I recently asked a Church member why, in addition to paying tithing and fast offerings, he gives so generously to Church institutions and programs. "Doctrines and covenants," he answered, "doctrines of the gospel and covenants I have made." For him and his wife, giving is an integral part of living the gospel.
Another Latter-day Saint, after funding scholarships at a Church university, told me, "I have been a businessman all my life and this is the greatest investment I ever made because it is an investment in other people's lives."
On a different occasion, I was present when a supporter of Church education was asked to speak to recipients of funds he had donated. He told them how he had been baptized while attending a Church university and how he wanted to serve a mission but lacked the funds. He told how a ward priesthood quorum stepped in and paid for his mission.

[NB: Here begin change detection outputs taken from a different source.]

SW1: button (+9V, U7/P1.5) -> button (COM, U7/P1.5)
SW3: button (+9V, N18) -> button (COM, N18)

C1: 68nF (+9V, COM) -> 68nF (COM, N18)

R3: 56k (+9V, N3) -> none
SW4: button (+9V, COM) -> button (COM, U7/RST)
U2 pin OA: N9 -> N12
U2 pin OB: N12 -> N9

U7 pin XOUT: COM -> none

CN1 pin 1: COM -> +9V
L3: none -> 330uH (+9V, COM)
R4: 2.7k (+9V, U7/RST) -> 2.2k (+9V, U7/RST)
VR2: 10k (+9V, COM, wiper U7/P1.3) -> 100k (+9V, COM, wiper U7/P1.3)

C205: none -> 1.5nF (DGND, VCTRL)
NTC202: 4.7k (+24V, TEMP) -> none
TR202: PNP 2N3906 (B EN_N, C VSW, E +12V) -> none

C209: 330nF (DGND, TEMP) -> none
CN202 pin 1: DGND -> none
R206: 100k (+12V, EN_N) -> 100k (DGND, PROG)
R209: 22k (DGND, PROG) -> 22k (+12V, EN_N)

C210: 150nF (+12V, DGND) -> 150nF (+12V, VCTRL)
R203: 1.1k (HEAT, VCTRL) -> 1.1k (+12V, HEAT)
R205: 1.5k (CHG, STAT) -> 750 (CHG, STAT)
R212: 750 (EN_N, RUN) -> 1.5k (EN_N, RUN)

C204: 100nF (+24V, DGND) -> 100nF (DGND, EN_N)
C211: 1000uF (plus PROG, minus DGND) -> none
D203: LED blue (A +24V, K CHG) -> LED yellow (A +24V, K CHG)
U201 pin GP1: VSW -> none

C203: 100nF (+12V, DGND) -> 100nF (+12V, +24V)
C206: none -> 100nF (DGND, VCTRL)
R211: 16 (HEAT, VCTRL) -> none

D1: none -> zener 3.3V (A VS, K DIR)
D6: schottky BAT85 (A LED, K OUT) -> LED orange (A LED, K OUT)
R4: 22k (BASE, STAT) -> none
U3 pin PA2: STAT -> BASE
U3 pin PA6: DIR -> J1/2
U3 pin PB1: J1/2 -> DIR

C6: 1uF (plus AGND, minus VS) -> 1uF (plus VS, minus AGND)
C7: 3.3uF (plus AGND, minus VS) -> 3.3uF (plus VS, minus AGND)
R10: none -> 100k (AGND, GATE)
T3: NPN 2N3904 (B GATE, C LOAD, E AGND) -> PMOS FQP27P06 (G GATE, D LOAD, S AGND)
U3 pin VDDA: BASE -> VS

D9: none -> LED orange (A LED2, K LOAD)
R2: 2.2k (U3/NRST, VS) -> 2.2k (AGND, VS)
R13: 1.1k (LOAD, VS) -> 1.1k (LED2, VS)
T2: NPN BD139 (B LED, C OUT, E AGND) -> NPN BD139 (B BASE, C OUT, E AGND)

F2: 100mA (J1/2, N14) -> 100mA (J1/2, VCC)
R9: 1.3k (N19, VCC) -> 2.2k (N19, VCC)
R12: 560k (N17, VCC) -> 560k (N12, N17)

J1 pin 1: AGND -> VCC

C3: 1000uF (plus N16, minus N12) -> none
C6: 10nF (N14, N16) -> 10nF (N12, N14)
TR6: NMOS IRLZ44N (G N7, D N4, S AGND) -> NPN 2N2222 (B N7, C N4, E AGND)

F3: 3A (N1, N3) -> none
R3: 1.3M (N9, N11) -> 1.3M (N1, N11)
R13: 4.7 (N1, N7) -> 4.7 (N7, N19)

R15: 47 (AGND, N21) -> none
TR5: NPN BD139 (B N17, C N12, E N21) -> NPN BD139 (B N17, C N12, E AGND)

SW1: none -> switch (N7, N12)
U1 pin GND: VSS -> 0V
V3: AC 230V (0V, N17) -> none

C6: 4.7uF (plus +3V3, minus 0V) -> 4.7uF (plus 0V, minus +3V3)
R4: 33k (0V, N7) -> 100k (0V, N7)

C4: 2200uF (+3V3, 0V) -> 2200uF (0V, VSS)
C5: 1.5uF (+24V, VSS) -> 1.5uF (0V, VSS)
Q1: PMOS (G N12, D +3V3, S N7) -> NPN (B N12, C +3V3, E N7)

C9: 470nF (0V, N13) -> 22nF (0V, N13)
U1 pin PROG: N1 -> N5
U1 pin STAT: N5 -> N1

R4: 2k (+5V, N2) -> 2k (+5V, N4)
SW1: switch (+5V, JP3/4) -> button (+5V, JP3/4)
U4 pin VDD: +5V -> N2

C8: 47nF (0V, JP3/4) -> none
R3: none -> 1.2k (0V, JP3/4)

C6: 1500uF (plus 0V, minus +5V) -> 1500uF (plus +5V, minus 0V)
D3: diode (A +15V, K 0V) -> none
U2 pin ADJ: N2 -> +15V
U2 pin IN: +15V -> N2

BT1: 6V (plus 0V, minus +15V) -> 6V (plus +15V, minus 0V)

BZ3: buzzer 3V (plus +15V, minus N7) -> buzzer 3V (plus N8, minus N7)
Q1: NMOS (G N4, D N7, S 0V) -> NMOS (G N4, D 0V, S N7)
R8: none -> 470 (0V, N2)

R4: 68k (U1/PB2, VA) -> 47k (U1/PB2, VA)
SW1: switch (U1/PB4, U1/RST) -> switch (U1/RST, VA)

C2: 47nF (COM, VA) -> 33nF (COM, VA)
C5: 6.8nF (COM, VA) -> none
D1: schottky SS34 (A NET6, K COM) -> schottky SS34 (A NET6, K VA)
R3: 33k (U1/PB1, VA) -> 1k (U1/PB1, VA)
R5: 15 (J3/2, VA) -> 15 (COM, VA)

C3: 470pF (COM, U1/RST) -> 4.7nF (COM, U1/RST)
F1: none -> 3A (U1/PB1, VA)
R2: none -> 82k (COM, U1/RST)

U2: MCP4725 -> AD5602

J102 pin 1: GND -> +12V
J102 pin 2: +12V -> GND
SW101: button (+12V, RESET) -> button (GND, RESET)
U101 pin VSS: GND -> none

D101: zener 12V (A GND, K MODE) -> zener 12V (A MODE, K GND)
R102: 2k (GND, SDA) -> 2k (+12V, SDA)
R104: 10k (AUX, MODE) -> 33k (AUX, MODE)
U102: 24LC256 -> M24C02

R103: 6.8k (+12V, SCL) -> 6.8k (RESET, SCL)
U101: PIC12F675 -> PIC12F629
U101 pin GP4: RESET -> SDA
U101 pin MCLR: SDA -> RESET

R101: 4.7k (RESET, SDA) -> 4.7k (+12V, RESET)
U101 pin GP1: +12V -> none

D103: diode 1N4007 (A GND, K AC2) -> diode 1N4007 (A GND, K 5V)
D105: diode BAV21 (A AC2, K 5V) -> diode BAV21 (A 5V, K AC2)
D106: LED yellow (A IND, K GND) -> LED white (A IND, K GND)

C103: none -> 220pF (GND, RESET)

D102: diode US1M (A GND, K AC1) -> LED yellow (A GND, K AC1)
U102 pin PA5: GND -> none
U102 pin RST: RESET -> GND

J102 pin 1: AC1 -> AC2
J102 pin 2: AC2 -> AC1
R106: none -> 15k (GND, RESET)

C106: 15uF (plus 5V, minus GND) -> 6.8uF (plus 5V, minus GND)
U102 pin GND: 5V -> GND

"Everything I know and am today was learned on my mission," he said. "You have come tonight to thank me," he continued, "but I merely passed on what a quorum gave me 45 years ago; and all I ask is that you pass the gift to someone else."
I have witnessed Church members from all walks of life demonstrating charity in a variety of ways — freely giving their time, talents and treasure to bless God's children the world over. Indeed, the instances of selfless giving are infinite — as is the good that comes from each singular act of charity.
I believe that expressing charity by helping to bear one another's burdens fulfills a baptismal covenant, and I find it interesting that in demonstrating charity we jointly keep the two great commandments (see Matthew 22: 37—40). To have charity is to love Christ and to love others as He does. "Love one another; as I have loved you," the Savior commanded (John 13:34).
Giving selflessly has been a part of gospel living from the beginning. In the scriptures, both the Apostle Paul and the Book of Mormon Prophet Mormon teach that charity "seeketh not her own" (1 Corinthians 13:5; Moroni 7:45). Indeed, the love of Christ is never selfish or self-promoting.
Through my work at LDS Foundation, I have come to know many good people who demonstrate a love of Christ in quiet and anonymous ways — men and women who love the Savior and all of their neighbors; people who give of their time, talent, and treasure without seeking honor; and people whose generosity is acknowledged in marvelous ways by heaven.